Give technology a break
In late autumn, well before the first frost, all devices and conduits that are neither frost-proof nor protectively housed should be protected against frost damage due to freezing. Water pumps should be removed from the water, cleaned and stored in a frost-free location. Depending on their design, filters should also be made winter-proof or prepared to withstand the winter without issue. The only reason to operate air pumps over winter is if they use air outlets to keep the pond free from ice. These must naturally be positioned so as to be protected from the elements.

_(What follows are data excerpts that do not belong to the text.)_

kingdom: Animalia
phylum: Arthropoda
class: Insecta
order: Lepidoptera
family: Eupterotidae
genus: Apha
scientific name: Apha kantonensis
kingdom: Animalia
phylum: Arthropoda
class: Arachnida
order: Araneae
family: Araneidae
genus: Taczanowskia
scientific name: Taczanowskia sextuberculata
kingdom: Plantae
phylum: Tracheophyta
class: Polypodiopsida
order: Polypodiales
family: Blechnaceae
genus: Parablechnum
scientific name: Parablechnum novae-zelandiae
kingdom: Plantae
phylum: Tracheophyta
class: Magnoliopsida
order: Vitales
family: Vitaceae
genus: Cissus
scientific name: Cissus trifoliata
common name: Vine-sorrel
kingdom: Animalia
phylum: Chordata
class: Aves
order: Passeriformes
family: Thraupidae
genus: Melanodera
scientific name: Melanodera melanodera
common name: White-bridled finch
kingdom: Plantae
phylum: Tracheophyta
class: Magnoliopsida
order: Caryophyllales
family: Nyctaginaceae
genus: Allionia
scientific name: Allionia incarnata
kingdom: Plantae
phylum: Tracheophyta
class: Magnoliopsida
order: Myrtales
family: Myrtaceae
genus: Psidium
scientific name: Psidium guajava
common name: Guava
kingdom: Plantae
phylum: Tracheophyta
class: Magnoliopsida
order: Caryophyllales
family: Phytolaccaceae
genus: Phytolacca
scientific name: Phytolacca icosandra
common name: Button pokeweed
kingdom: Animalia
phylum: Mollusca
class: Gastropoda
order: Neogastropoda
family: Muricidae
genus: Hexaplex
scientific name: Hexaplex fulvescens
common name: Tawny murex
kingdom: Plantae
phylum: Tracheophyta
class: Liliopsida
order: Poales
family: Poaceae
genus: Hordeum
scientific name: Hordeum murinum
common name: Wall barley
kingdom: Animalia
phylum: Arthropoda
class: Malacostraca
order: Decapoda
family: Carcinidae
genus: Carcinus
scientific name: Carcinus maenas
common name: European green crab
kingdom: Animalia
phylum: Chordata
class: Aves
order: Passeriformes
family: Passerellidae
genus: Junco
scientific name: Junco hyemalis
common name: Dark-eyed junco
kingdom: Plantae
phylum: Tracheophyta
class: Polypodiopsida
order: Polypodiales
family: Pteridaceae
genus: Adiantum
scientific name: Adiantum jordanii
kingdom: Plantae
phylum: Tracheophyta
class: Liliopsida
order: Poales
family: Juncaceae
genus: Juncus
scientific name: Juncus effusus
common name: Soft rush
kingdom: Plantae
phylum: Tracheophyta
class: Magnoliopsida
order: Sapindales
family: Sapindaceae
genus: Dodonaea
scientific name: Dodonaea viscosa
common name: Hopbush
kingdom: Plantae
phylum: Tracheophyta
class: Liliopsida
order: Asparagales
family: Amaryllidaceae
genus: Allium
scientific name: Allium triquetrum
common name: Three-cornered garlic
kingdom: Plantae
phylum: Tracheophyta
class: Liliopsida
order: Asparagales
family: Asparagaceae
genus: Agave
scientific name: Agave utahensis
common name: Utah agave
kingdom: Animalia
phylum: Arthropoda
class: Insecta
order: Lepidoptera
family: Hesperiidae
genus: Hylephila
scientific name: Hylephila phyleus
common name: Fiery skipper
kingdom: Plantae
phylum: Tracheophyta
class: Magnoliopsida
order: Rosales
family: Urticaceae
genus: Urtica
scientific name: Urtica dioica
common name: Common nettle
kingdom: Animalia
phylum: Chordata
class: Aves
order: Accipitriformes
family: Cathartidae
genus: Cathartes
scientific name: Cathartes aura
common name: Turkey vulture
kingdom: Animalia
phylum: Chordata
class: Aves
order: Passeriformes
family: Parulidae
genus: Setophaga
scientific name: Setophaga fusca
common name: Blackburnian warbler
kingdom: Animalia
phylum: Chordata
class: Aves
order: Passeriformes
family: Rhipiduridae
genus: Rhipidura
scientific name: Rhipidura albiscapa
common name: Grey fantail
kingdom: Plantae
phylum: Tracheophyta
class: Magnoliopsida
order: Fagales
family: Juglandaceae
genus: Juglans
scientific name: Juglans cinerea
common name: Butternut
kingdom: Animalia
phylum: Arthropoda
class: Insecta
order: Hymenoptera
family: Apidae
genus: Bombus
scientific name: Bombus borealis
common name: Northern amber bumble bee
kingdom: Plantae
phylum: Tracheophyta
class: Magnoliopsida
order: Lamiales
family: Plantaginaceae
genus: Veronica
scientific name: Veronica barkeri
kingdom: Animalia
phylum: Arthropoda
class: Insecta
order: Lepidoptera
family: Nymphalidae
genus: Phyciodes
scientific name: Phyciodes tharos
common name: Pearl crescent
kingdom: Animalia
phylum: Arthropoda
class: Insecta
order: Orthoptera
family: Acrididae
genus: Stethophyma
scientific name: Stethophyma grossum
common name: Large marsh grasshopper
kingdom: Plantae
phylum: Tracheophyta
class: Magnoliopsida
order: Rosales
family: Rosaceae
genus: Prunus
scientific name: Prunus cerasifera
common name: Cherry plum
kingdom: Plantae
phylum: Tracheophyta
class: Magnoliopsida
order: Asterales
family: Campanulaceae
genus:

There are various options if you want to keep part of your pond free of ice. The use of small water pumps or air pumps with air outlets is particularly effective. You should position these in a frost-proof shallow area so as not to recirculate the water layers and disturb the temperature layering of the water. This is important as, in winter, the ‘warmest’ water layers (where your fish will remain) are located at the bottom of the pond. If, despite your precautions, your pond still freezes in winter, leave it alone. Do not stand on or break the ice as this can be life-threatening for the fish. After all, the break that the technology enjoys in winter also applies to the entire pond.
Preparing the fish
You also have to prepare your fish for winter. As such, you should start to feed them high-energy foods in autumn so that they can build up sufficient energy reserves. If the water temperature drops below 10°C, you should start feeding your fish Tetra Pond Wheatgerm Sticks as these can be easily digested at low temperatures and help to shorten the non-feeding period.